By 30, he’d made his first million. Since then, the 58-year-old has built five companies and a multi-million dollar fortune.

The self-made millionaire refuses to play by anyone else’s rules, particularly when it comes to saving money.

“I would never, ever invest money in a 401(k),” Cardone tells CNBC. “Why would I go to work, have my employer give me another $6,000 a year, and then take that money and send it off to Wall Street, where I can’t even touch it for 30 years? I wouldn’t do that.”

The popular retirement plans are “traps that prevent people from ever having enough,” Cardone writes on his website. “The 401(k) is merely where you kiss your money away for 40 years hoping it grows up.”

Rather than focusing on saving, focus on earning — you can’t save your way to millionaire status, he says.

“Wall Street is telling you to invest little bits, early. They don’t believe in your ability to earn money,” Cardone tells CNBC. “People need to show the ability to produce more revenue— not invest it — first. People get rich because they produce revenue, not because they make little investments over time.”

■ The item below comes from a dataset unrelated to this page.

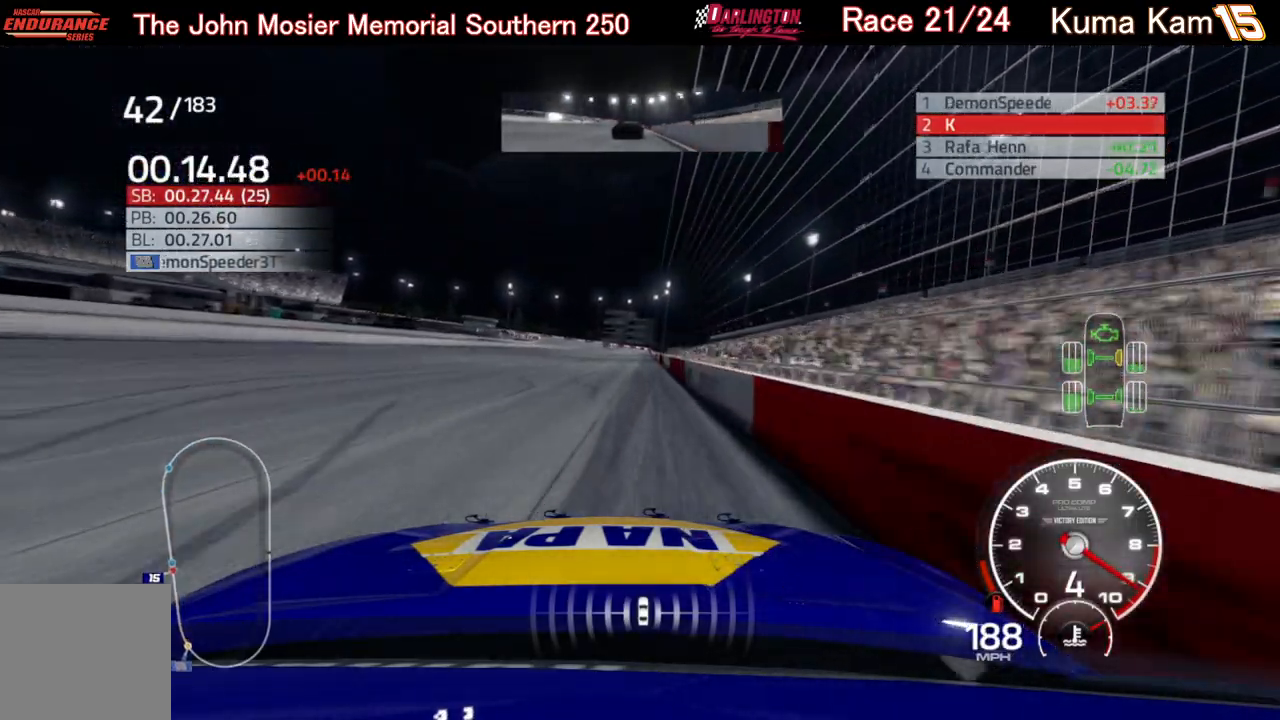
{"buttons": ["R2"], "left_stick": "right", "right_stick": "center", "events": [[167, "left_stick", "right"], [250, "left_stick", "center"], [500, "left_stick", "right"]]}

And don’t just focus on earning — focus on earning big, says Cardone. “Keep stacking that paper until you have a hundred grand in the bank. I know this is very unrealistic for a lot of people, but the reason it’s unrealistic is because you’ve been conditioned to think small.”

Cardone is promoting saving the money you earn, but counter to most advice, he says to put the money in a good old-fashioned savings account — where your money is accessible at a moment’s notice — until you have at least $100,000. Then, you can start investing.

“Put your saved money into secured, sacred (untouchable) accounts,” he writes on Entrepreneur. “Never use these accounts for anything, not even an emergency. … To this day, at least twice a year, I am broke because I always invest my surpluses into ventures I cannot access.”

It’s important to note that the median retirement savings for all families in the U.S . is just $5,000, and the median for families with some savings is $60,000, according to the Economic Policy Institute (EPI). And many families have zero saved. Employer-sponsored retirement plans are meant to help address this and are a good option for many people. But of course, to Cardone’s point, they won’t help you get rich quickly or invest in opportunities today.

He’s not the only self-made millionaire to encourage this kind of thinking. After studying wealthy people for more than 25 years, self-made millionaire Steve Siebold found that rich people set their expectations high and aren’t afraid to think big.

After all, as he writes in “How Rich People Think,” “No one would ever strike it rich and live their dreams without huge expectations.”